PROBLEM DETAILS
Extend the lecture notes on operating systems below, continuing from the point where they stop.

22C:116,
Lecture Notes, Lecture 1, Fall 2000
Douglas W. Jones
University of Iowa
Department of Computer Science
- The course title says something important about this class
- Advanced - This is an advanced course, it has prerequisites!
if you haven't had a prior course on operating systems,
you should be very hesitant about taking this course!
- Operating Systems - This is a course about operating systems.
This word by word breakdown can be continued!
- Operating - The use of this word implies a subject
(something that operates) and an object (something
that is operated). What are these?
The object is clearly the computer. The operating system operates
the computer.
The indirect subject is clear. The operating system operates on
behalf of its human user community.
The direct subject is less clear. Generally, the human users interact
with applications programs of one kind or another, and the operating
system operated directly on behalf of these applications.
- Systems - This word says quite a bit. A system is composed
of components of some kind, frequently not primitive
components, but subsystems in their own right. What
are these subsystems, and does the organization of
the operating system relate to their ogranization?
- What is an Operating System?
Posing This question to a class typically generates the following
kinds of responses:
- It may provide a uniform interface across multiple
platforms. This is certainly true of modern UNIX (and
its many variants such as Linux, HP-UX, IRIX, AIX),
although UNIX was not designed with this in mind.

[Stored data]

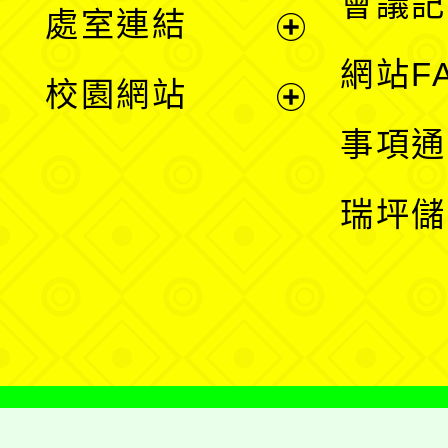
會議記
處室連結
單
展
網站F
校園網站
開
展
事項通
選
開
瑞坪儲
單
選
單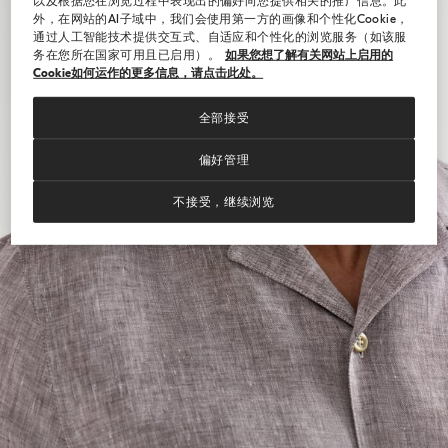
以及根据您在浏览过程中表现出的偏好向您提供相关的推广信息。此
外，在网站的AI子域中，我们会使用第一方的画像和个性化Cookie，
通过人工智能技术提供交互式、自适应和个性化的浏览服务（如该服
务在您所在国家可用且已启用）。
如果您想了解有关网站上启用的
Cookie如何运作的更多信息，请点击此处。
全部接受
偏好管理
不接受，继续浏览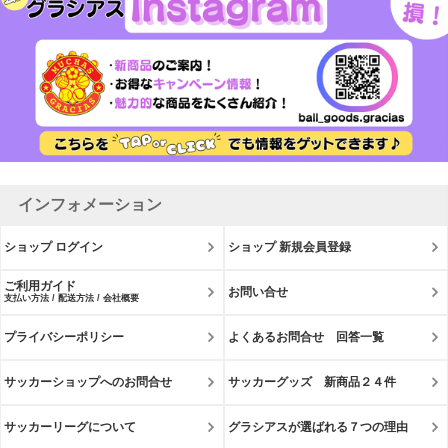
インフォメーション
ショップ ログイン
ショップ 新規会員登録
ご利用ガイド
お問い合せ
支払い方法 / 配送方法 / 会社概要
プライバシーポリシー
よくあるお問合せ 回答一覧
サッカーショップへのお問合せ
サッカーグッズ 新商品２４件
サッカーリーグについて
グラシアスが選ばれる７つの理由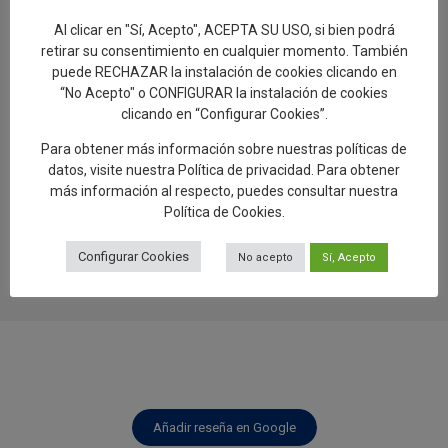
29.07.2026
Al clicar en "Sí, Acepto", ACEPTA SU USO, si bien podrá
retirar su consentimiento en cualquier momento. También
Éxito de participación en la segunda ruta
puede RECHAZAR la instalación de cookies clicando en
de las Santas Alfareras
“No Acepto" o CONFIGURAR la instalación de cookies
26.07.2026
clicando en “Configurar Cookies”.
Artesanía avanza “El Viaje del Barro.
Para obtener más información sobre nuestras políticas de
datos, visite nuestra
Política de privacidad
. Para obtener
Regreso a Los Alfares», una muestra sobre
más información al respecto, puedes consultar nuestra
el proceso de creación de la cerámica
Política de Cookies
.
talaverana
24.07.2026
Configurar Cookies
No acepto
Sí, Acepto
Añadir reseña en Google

==

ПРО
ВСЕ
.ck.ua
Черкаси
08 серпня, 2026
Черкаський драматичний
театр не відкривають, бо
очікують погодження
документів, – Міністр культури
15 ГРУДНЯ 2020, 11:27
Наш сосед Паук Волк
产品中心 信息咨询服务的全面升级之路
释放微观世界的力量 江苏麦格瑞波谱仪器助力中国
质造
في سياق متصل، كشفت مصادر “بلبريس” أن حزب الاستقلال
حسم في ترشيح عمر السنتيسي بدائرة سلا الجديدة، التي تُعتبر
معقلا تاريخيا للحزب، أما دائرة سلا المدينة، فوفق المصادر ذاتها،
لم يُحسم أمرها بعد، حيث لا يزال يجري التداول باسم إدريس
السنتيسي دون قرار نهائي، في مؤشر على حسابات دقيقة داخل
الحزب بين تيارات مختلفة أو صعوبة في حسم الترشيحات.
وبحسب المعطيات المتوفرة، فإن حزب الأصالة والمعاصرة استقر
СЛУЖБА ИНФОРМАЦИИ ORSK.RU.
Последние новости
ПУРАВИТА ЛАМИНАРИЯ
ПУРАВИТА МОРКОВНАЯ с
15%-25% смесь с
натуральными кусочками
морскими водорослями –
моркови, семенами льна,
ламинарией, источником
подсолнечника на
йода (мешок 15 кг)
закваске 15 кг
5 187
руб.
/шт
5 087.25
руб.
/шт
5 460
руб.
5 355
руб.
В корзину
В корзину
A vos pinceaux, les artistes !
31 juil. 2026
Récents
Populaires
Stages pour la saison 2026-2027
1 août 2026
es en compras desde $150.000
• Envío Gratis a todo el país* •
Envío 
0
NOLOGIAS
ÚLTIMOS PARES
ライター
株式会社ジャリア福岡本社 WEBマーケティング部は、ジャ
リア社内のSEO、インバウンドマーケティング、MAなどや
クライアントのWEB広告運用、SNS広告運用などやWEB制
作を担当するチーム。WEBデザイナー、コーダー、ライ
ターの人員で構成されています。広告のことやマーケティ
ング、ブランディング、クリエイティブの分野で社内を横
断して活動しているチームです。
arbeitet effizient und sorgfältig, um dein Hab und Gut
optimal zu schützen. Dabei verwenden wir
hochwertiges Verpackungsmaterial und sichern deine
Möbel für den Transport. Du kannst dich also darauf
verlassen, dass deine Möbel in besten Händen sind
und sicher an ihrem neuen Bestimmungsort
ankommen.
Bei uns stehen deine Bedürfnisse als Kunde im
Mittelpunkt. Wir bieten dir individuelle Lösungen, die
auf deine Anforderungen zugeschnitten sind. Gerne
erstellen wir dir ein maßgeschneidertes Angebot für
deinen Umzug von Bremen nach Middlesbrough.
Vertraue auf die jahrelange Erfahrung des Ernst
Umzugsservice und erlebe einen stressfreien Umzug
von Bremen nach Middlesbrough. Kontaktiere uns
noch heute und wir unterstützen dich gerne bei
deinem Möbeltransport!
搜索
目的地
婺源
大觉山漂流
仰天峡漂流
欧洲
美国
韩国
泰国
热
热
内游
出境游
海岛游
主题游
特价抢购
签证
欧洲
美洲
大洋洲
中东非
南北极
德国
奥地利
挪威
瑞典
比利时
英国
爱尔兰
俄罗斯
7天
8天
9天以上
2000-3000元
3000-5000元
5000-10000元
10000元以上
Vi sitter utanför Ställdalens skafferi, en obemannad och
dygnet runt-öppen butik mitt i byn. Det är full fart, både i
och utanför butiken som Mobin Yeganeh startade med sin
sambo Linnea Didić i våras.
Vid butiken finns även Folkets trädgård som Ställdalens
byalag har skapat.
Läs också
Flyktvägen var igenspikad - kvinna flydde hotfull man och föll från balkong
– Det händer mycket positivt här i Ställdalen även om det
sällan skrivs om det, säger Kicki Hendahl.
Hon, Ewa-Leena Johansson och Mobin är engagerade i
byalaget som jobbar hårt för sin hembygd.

EXERCISE OUTPUT
Other modern operating systems, notably MS-Windows and
Mac OS can hardly be described as being platform
independent, although Mac OS, in its evolution, has
migrated from the 68000 processor used in early Macintosh
computers to the Power PC architecture of modern systems,
and Microsoft's Windows NT has been ported to a variety
of non-Intel platforms..
- It provides abstractions such as files, windows, timers
and other tools that programmers would like to use.
- It controls the allocation of resources:
- One or more CPUs.
- The main memory.
- The I/O channels.
- The secondary memory.
This resource management model was at the forefront of
most thinking about operating systems in the 1970's, when
most computer systems were shared between many users
who were in competition for the scarce resources of the
systems.
With the advent of personal computers, there was even talk
about the irrelevance of operating systems, since with only
one user, it was easy to imagine that there were no resource
contention problems remaining.
- It provides mechanisms for enforcing security policies.
A good operating system will provide general purpose
mechanisms that can be used to enforce a variety of
policies; most systems in use today, from UNIX to MS/DOS
were designed for environments where security was not
a big issue, so to the extent they support security,
their mechanisms are generally special purpose, limiting
the range of policies that may be enforced.
- The combination of hardware plus operating system software
provides a virtual machine to the users. The resources of
this machine are more closely related to the needs of
applications programmers than the resources of the bare
hardware.
- But to most users, the operating system remains a mysterious
piece of expensive and often quirky software. In one sense,
there is no need for an operating system, since in theory,
everything done by the system could be done directly by
the application software.
A VERY SHORT COURSE OUTLINE: The first half of this course focuses
on traditonal operating systems, those that run on a single CPU or a few CPUs
that share a single main memory. The second half of the course focuses on
some of the issues that are raised by the introduction of distributed
systems, where a network connects several to many tightly clustered
CPU-memory clusters.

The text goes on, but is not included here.